An entirely different issue is presented by the motion of defendants and third-party defendants, Weseley and Barenfeld, for leave to amend their answers to assert cross claims against all of the other defendants and third-party defendants. Only the third-party defendant, Harrod, opposes this motion. As has been noted with respect to Harrod’s motion, Harrod may be held wholly or partially liable for the injuries to plaintiff purportedly caused by the malpractice of defendants Weseley, Barenfeld and Victory Memorial Hospital. Hence Harrod is entitled to cross-claim against them. However, no factual or legal basis is shown, in any of the moving papers or the authorities, on which the doctors could be held liable for the injuries originally caused by Harrod or the other defendants or third-party defendants as original wrongdoers.

Plaintiff is suing to recover damages caused by alleged successive and independent tortious acts committed by the defendants. The doctors can only be required to respond in damages for the consequences of their own negligence in aggravating or failing properly to treat plaintiff for his injuries. (Derby v. Prewitt, 12 N Y 2d 100, supra; Musco v. Conte, 22 A D 2d 121, supra.) There is no legal theory on which any of the other defendants or third-party defendants, with the possible exception of the hospital, could be held liable to indemnify the doctors in whole or in part for their own negligence. Nothing in Dole is to the contrary.

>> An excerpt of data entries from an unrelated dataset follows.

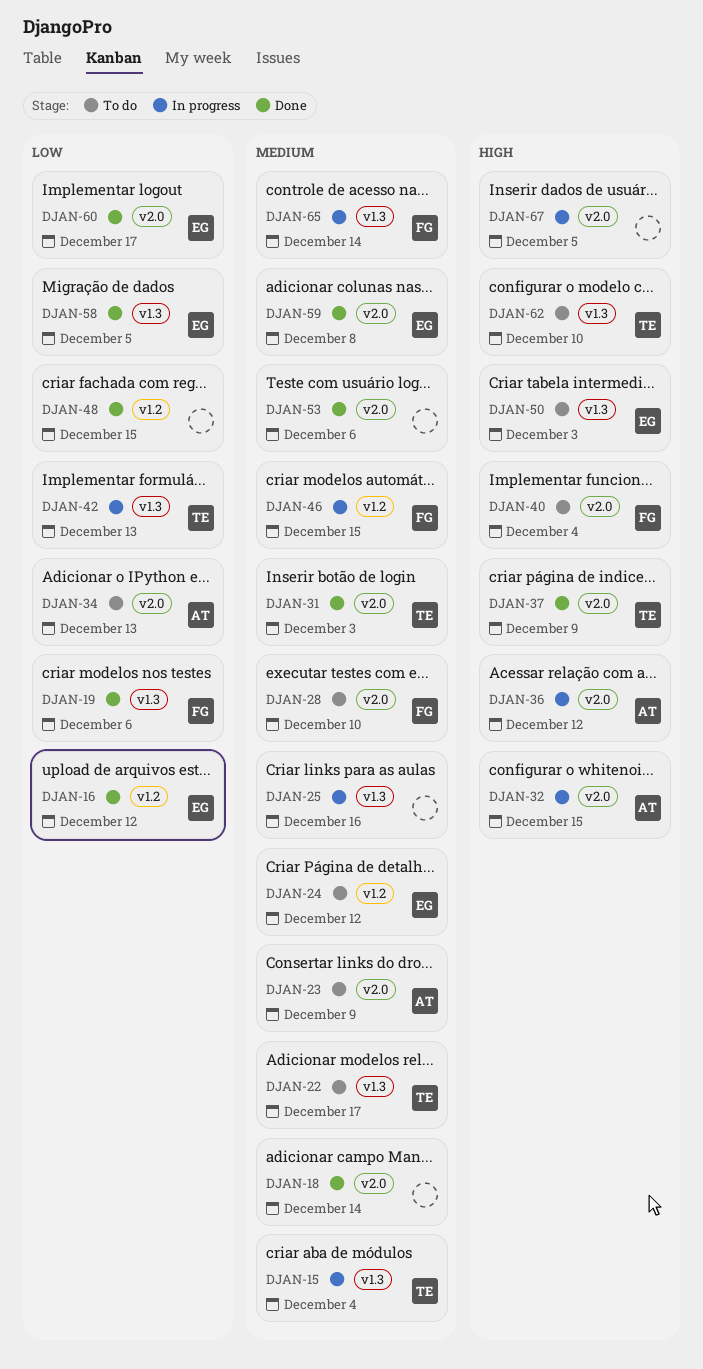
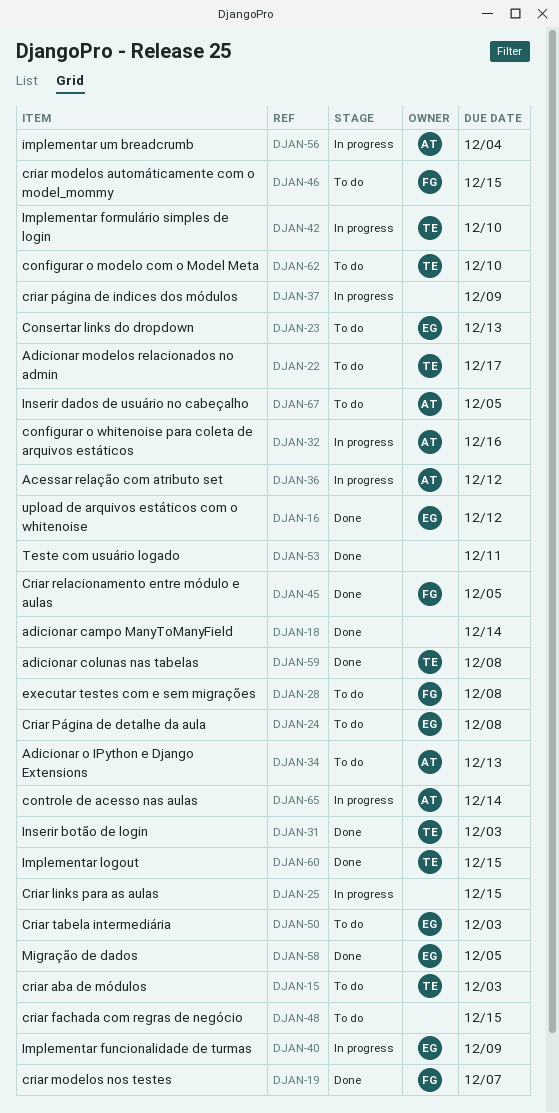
DJAN-15, status: In progress -> To do
DJAN-15, due: Dec 4 -> Dec 3
DJAN-19, due: Dec 6 -> Dec 7
DJAN-23, owner: AT -> EG
DJAN-23, due: Dec 9 -> Dec 13
DJAN-24, due: Dec 12 -> Dec 8
DJAN-25, due: Dec 16 -> Dec 15
DJAN-28, due: Dec 10 -> Dec 8
DJAN-32, due: Dec 15 -> Dec 16
DJAN-37, status: Done -> In progress
DJAN-37, owner: TE -> none
DJAN-40, status: To do -> In progress
DJAN-40, owner: FG -> EG
DJAN-40, due: Dec 4 -> Dec 9
DJAN-42, due: Dec 13 -> Dec 10
DJAN-45: none -> present
DJAN-46, status: In progress -> To do
DJAN-48, status: Done -> To do
DJAN-53, due: Dec 6 -> Dec 11
DJAN-56: none -> present
DJAN-59, owner: EG -> TE
DJAN-60, owner: EG -> TE
DJAN-60, due: Dec 17 -> Dec 15
DJAN-65, owner: FG -> AT
DJAN-67, status: In progress -> To do
DJAN-67, owner: none -> AT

The problem dealt with in Dole is that of ‘1 passing on * * * responsibility ” by way of indemnification, apportionment or contribution among joint tort-feasors. (Dole v. Dow Chem. Co., 30 N Y 2d 143, 147, supra.) Here, as has been noted, the doctors are alleged to be successive, independent tort-feasors. The rule announced in Dole is that where a third party is found to have been responsible for a part, but not all, of the negligence for which a defendant is cast in damages, the responsibility for that part is recoverable by the prime -defendant against the third party. To reach that end there must necessarily be an apportionment of responsibility in negligence between those parties ”. (Dole v. Dow Chem. Co., supra, p. 148.)

Thus, whether asserted by way of cross claim, impleader or independent indemnity action, a basis for whole or partial indemnity must be demonstrated. None is shown to exist on behalf of the defendants Weseley and Barenfeld here. To the extent that apportionment or contribution is appropriate it will *235be available under Harrod’s cross claim herein allowed and under the principles laid down in Musco v. Conte (22 A D 2d 121) and Derby v. Prewitt (12 N Y 2d 100), above cited.

Although only Harrod has opposed the motion, these considerations require that it be denied in- its entirety.

Accordingly the motion by Harrod is granted and the motion by Wesely and Barenfeld is denied.